Passei pela portaria, subi a velha escadaria/E penetrei no salão. Quando dei de cara com a Orquestra Tabajara/E o popular Jamelão, cantando só samba-canção. Norato e Norega, Macaxeira e Zé Bodega/Nas palhetas e metais (E tinha outros muitos mais) /No clarinete o Severino solava um choro tão divino/Desses que já não tem mais (E ele era ainda bem rapaz!).
Refeito dessa surpresa, me aboletei na mesa/Que eu tinha já reservado (Até paguei adiantado)/Manoel, que é dos nossos, trouxe um pires de tremoços/Uma cerveja e um traçado (Pra eu não pegar um resfriado)/Tomei minha Brahma, levantei, tirei a dama/E iniciei meu bailado (No puladinho e no cruzado)/Até Trajano e Mário Jorge que são caras que não fogem/Foram embora humilhados (Eu tava mesmo endiabrado!)

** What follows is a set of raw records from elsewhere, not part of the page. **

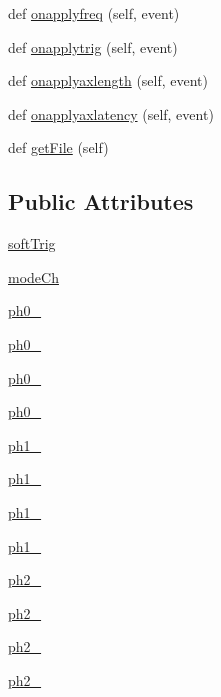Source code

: \begin{DoxyCompactItemize}
def \hyperlink{classProtoFEB__v1_1_1ProtoFEB__v1_ac654ad0cdb32adcdb9a649ead2473739}{onapplyfreq} (self, event)
\item 
def \hyperlink{classProtoFEB__v1_1_1ProtoFEB__v1_a5108ef129a2d3cf2415489db2b8ca0ed}{onapplytrig} (self, event)
\item 
def \hyperlink{classProtoFEB__v1_1_1ProtoFEB__v1_a3f04a3f93366082ad95de91d1457fdf5}{onapplyaxlength} (self, event)
\item 
def \hyperlink{classProtoFEB__v1_1_1ProtoFEB__v1_a99efa326b380d20b35277081583d7e1f}{onapplyaxlatency} (self, event)
\item 
def \hyperlink{classProtoFEB__v1_1_1ProtoFEB__v1_a1c733a344ce1755bbffeec01dc3c9846}{get\+File} (self)
\end{DoxyCompactItemize}
\subsection*{Public Attributes}
\begin{DoxyCompactItemize}
\item 
\hyperlink{classProtoFEB__v1_1_1ProtoFEB__v1_ad7ba35e015e88cd43cad53cd547c3183}{soft\+Trig}
\item 
\hyperlink{classProtoFEB__v1_1_1ProtoFEB__v1_acd03f62f5c3c9829f4f0c7407735e352}{mode\+Ch}
\item 
\hyperlink{classProtoFEB__v1_1_1ProtoFEB__v1_ad56c4acc735e7ed9adb2ceaae9b49967}{ph0\+\_}
\item 
\hyperlink{classProtoFEB__v1_1_1ProtoFEB__v1_a5df64173851dcb2336e8d1945395e18b}{ph0\+\_}
\item 
\hyperlink{classProtoFEB__v1_1_1ProtoFEB__v1_a11f3b349eff03ea1c92ee05250b3d90a}{ph0\+\_}
\item 
\hyperlink{classProtoFEB__v1_1_1ProtoFEB__v1_a8be787a32630c27da6d2f8df2b8327b7}{ph0\+\_}
\item 
\hyperlink{classProtoFEB__v1_1_1ProtoFEB__v1_a833962f3b85e9c491848a4a64dde8f74}{ph1\+\_}
\item 
\hyperlink{classProtoFEB__v1_1_1ProtoFEB__v1_a9bb0c9261386773dd989beaf53de4d8a}{ph1\+\_}
\item 
\hyperlink{classProtoFEB__v1_1_1ProtoFEB__v1_a7d1308870c80a521331a1a0fdd5c8146}{ph1\+\_}
\item 
\hyperlink{classProtoFEB__v1_1_1ProtoFEB__v1_ae339986ae050d7709b091d38120f2c80}{ph1\+\_}
\item 
\hyperlink{classProtoFEB__v1_1_1ProtoFEB__v1_a8b6ff4697318f769fa262a5b5e4337d7}{ph2\+\_}
\item 
\hyperlink{classProtoFEB__v1_1_1ProtoFEB__v1_a6995895b0ffb6616f91a016d03667417}{ph2\+\_}
\item 
\hyperlink{classProtoFEB__v1_1_1ProtoFEB__v1_a28e21b4f4ad3988f2bed8299a80be79a}{ph2\+\_}
\item 
\hyperlink{classProtoFEB__v1_1_1ProtoFEB__v1_acb94f3e4d4d4011dd262ebe2e98ecff4}{ph2\+\_}
\end{DoxyCompactItemize}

Quando o astro-rei já raiava e a Tabajara caprichava/Seus acordes finais (Para tristeza dos casais)/Toquei a pequena, feito artista de cinema/Em cenas sentimentais (à luz de um abajur lilás). Num quarto sem forro, perto do pronto-socorro/Uma sirene me acordou (em estado desesperador)/Me levantei lavei o rosto, quase morro de desgosto/Pois foi um sonho e se acabou (Seu Nelson Motta deu a nota que hoje o som é rock and roll. A Tabajara é muito cara e o velho tempo já passou!)”.